- Task item: Using the entries that follow, write out the line containing "6: (60, 471)", the line containing "36: (57, 404)", and every line between them, exactly and nothing else.

##############################

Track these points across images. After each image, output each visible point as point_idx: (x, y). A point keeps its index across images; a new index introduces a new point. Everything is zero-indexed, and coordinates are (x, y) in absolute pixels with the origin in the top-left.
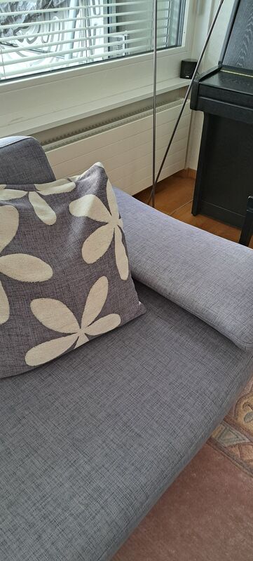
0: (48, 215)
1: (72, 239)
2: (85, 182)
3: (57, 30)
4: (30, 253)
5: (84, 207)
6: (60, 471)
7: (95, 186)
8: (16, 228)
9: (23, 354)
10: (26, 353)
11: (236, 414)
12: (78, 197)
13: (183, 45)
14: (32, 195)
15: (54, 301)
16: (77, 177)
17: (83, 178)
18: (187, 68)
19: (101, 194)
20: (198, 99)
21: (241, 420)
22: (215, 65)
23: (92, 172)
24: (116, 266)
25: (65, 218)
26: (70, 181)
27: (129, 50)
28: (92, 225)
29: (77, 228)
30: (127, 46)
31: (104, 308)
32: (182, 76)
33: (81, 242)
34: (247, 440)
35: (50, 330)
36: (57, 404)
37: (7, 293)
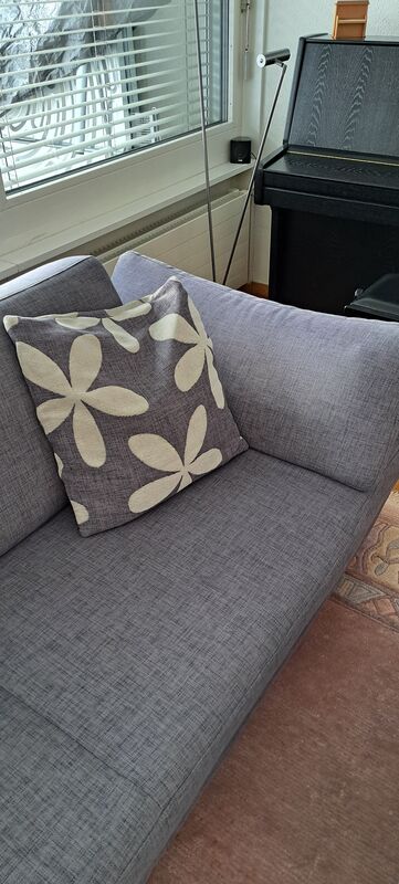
0: (130, 343)
1: (161, 366)
2: (161, 301)
3: (54, 108)
4: (119, 385)
5: (167, 328)
6: (195, 606)
7: (175, 303)
8: (101, 359)
9: (126, 500)
10: (128, 497)
11: (365, 568)
12: (156, 319)
13: (230, 121)
14: (105, 321)
15: (153, 435)
16: (151, 297)
17: (158, 297)
18: (240, 150)
19: (184, 312)
20: (263, 191)
21: (371, 573)
22: (279, 146)
23: (168, 288)
24: (211, 394)
25: (148, 344)
26: (143, 302)
27: (160, 133)
28: (180, 348)
29: (164, 354)
30: (157, 128)
31: (205, 441)
32: (233, 160)
33: (172, 368)
34: (382, 594)
35: (152, 469)
36: (173, 547)
37: (101, 431)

##############################

- Solution to the exercise:
6: (60, 471)
7: (95, 186)
8: (16, 228)
9: (23, 354)
10: (26, 353)
11: (236, 414)
12: (78, 197)
13: (183, 45)
14: (32, 195)
15: (54, 301)
16: (77, 177)
17: (83, 178)
18: (187, 68)
19: (101, 194)
20: (198, 99)
21: (241, 420)
22: (215, 65)
23: (92, 172)
24: (116, 266)
25: (65, 218)
26: (70, 181)
27: (129, 50)
28: (92, 225)
29: (77, 228)
30: (127, 46)
31: (104, 308)
32: (182, 76)
33: (81, 242)
34: (247, 440)
35: (50, 330)
36: (57, 404)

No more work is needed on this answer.